News & Update

Turning the Mirror Onto Ourselves

Part of what we’ve learned from looking at the evolution of work in our Integration Initiative cities is that everything ties back to racial equity. The root cause of so many of the inequities we see in cities around the country is racism. As an organization that takes pride in being at the cutting edge of solutions to address the economic disparities that plague American cities— we, Living Cities, had to get real about race. Our work with the Integration Initiative (TII) and more specifically, our relationships with the Initiative Directors (IDs) in Albuquerque, Minneapolis-Saint Paul, San Francisco, Baltimore and New Orleans was one of the catalysts for the racial equity focus that today, and going forward, cuts across our portfolio.

When we embarked on TII, we maintained a role as a backbone organization meaning that we supported the IDs in forming cross-sector tables in their communities to achieve systems change. We steadfastly encouraged IDs to focus on data-driven decision making and results based frameworks, which we anticipated would push the cross-sector tables to think deeply about identifying shared results, proxy measures and other elements of the collective impact framework that we deemed essential. But this role as consultants to our sites kept us from truly seeing and feeling the existing disparities to the same degree as the IDs who were doing this work daily, in their own communities. For a time, it kept us from recognizing the strong correlation between inequity and race that IDs were repeatedly encountering across the various issues they sought to address (e.g. access to capital, housing, transportation and unemployment). Living Cities–like many funders–was operating with the notion that supporting race-neutral solutions for low-income people could effectively change systems and create equity.

As the work evolved, co-creation and critical friendship became crucial parts of our approach to TII. Critical friendship describes relationships wherein there’s trust to ask provocative questions, engage in honest feedback about the work, and share and use data and frameworks with a fresh lens. These mutual, trusting relationships with and among IDs were ultimately central to the transformations that took place during our partnership.

In response to this relationship-building, the IDs candidly shared insights and feedback with us about the central importance of understanding race and ethnicity with respect to the challenges they faced in their cities.

Our relationships in TII cities pushed us to turn the mirror onto ourselves.

Although we were not yet publicly grappling with our race-neutral approach, the root causes identified by the IDs in their cities resonated with conversations happening among staff about our own mission, values, culture, and theory of change.
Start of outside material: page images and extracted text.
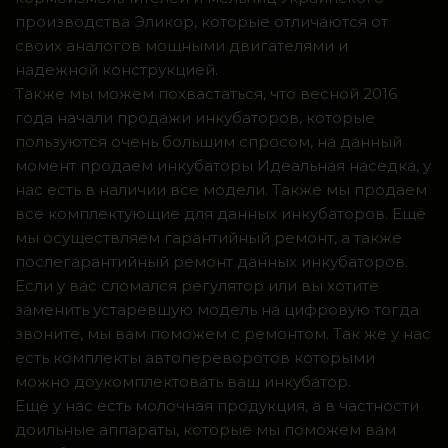
производства Эликор, которые отличаются от
своих аналогов мощными двигателями и
надежной конструкцией.
Также мы можем похвастаться, что весной 2016
года начали продажи инкубаторов, которые
пользуются очень большим спросом, на данный
момент продаем инкубаторы Идеальная наседка, у
нас есть в наличии все модели. Также мы продаем
все комплектующие для данных инкубаторов. Ещё
мы осуществляем гарантийный ремонт, а также
послегарантийный ремонт данных инкубаторов.
Если у вас сломался регулятор или вы хотите
заменить устаревшую модель на цифровую тогда
звоните, мы вам поможем с ремонтом. Так же у нас
есть комплекты автопереворотов которыми
можно доукомплектовать ваш инкубатор.
Ещё у нас есть молочная продукция, а в частности
доильные аппараты, которые мы поможем вам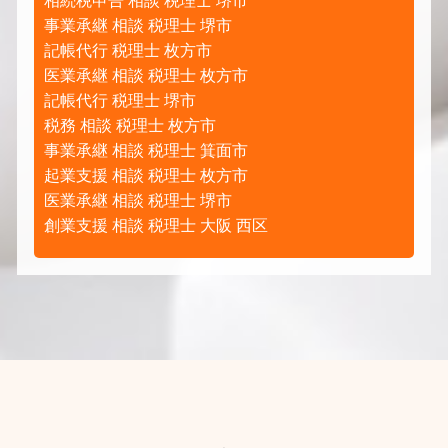
相続税申告 相談 税理士 堺市
事業承継 相談 税理士 堺市
記帳代行 税理士 枚方市
医業承継 相談 税理士 枚方市
記帳代行 税理士 堺市
税務 相談 税理士 枚方市
事業承継 相談 税理士 箕面市
起業支援 相談 税理士 枚方市
医業承継 相談 税理士 堺市
創業支援 相談 税理士 大阪 西区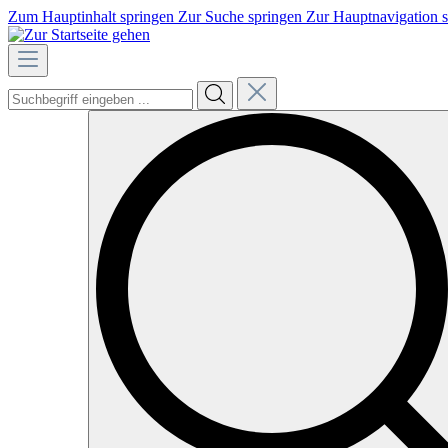
Zum Hauptinhalt springen
Zur Suche springen
Zur Hauptnavigation 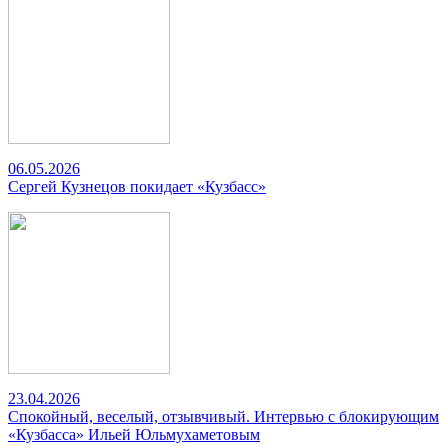
06.05.2026
Сергей Кузнецов покидает «Кузбасс»
23.04.2026
Спокойный, веселый, отзывчивый. Интервью с блокирующим
«Кузбасса» Ильей Юльмухаметовым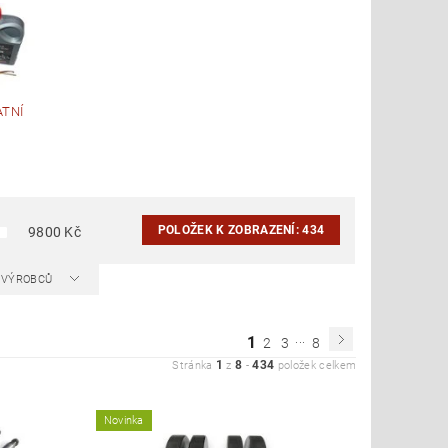
ATNÍ
POLOŽEK K ZOBRAZENÍ:
434
9800
Kč
A VÝROBCŮ
...
1
2
3
8
1
8
434
Stránka
z
-
položek celkem
Novinka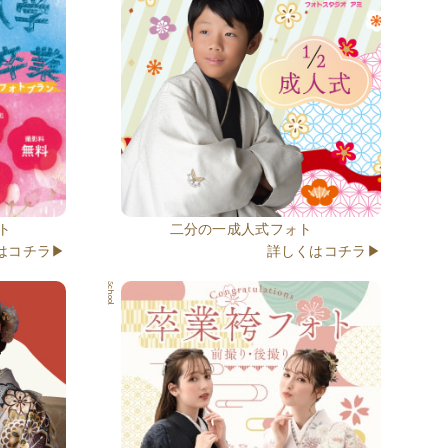
ト
二分の一成人式フォト
はコチラ▶
詳しくはコチラ▶
School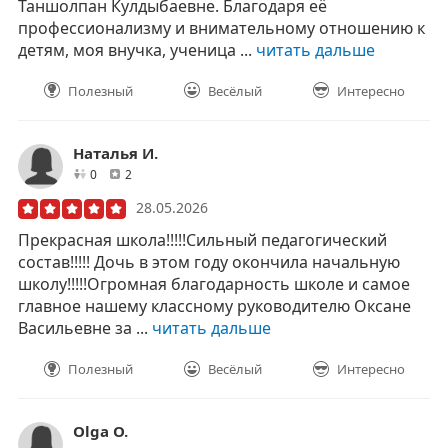
Таншолпан Кулдыбаевне. Благодаря её
профессионализму и внимательному отношению к
детям, моя внучка, ученица ...
читать дальше
Полезный
Весёлый
Интересно
Наталья И.
друзей
отзывов
0
2
28.05.2026
Прекрасная школа!!!!!Сильный педагогический
состав!!!!! Дочь в этом году окончила начальную
школу!!!!!Огромная благодарность школе и самое
главное нашему классному руководителю Оксане
Васильевне за ...
читать дальше
Полезный
Весёлый
Интересно
Olga O.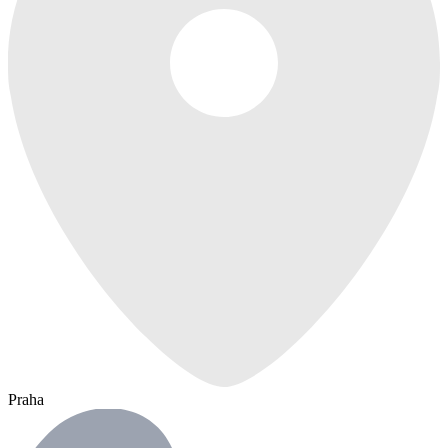
Praha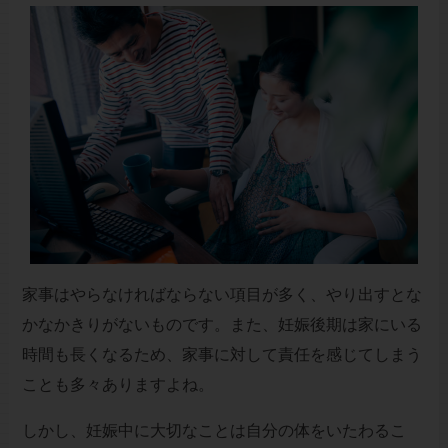
家事はやらなければならない項目が多く、やり出すとな
かなかきりがないものです。また、妊娠後期は家にいる
時間も長くなるため、家事に対して責任を感じてしまう
ことも多々ありますよね。
しかし、妊娠中に大切なことは自分の体をいたわるこ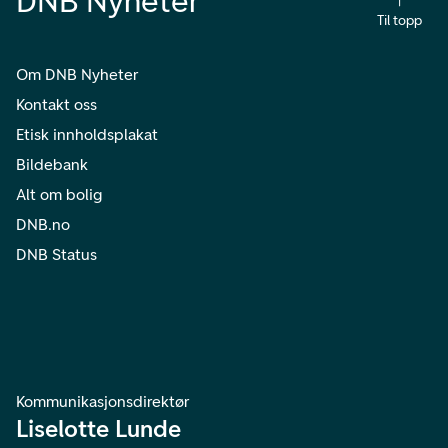
DNB Nyheter
Til topp
Om DNB Nyheter
Kontakt oss
Etisk innholdsplakat
Bildebank
Alt om bolig
DNB.no
DNB Status
Kommunikasjonsdirektør
Liselotte Lunde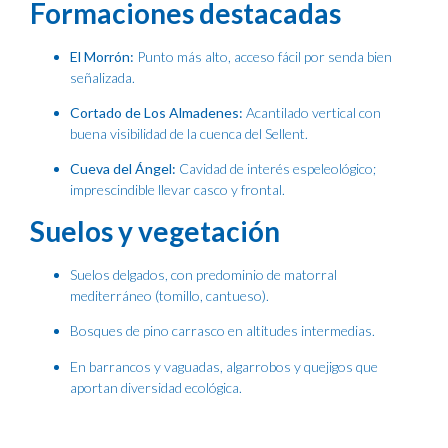
Formaciones destacadas
El Morrón:
Punto más alto, acceso fácil por senda bien
señalizada.
Cortado de Los Almadenes:
Acantilado vertical con
buena visibilidad de la cuenca del Sellent.
Cueva del Ángel:
Cavidad de interés espeleológico;
imprescindible llevar casco y frontal.
Suelos y vegetación
Suelos delgados, con predominio de matorral
mediterráneo (tomillo, cantueso).
Bosques de pino carrasco en altitudes intermedias.
En barrancos y vaguadas, algarrobos y quejigos que
aportan diversidad ecológica.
Staff members were asking if we were sufficiently focused on the role of structural racism as a barrier to achieve our intended result: economic security for all. Our relationships in TII cities pushed us to turn the mirror onto ourselves. We began to further interrogate how we could be more effective in systems change work. When we interrogated our values around critical friendship, it became impossible for racial equity and inclusion to not become increasingly centered in the work.

Because of a combination of 1) our staff taking risks to speak up, 2) our conversations with partners like those in TII, and 3) external forces, such as police violence against boys and men of color, we set out on a course to radically reconfigure the way we worked around race:

  • We began to create spaces for shared dialogue and distributed leadership, and to develop a shared language and analysis of history that grounded us in the root causes of poverty and inequality.
  • We took steps to change how we worked in places. For example, we began working with our partners in cities, like our TII sites, to disaggregate data by race in their work.
  • We provided funding to support our partners in undergoing racial equity training, and our staff joined them in those training sessions.
  • We articulated shared results that spoke to how we were going to ensure that our programs served and benefited communities of color.
  • We began using a racial equity impact assessment tool for decision making.
  • And, ultimately, we elevated our mission from being race-neutral to being race-explicit, and specified our focus on closing racial income and wealth gaps.. .

Our societal problems weren’t created in a vacuum, and system change won’t come about in one either. In a world built on systems of racial inequality, we can’t ignore those realities and hope to have any real success. It will take all of us to look for real answers, to trust our neighbors, work towards shared solutions, and build a world we’re proud to live in.

As we look back, in the final report on our TII work, you’ll see various outcomes and learnings that inform those notions. It’s clear to us now how the evolution of our work through TII both challenged and strengthened us, and in many ways reflects our journey as an organization to center racial equity in all that we do.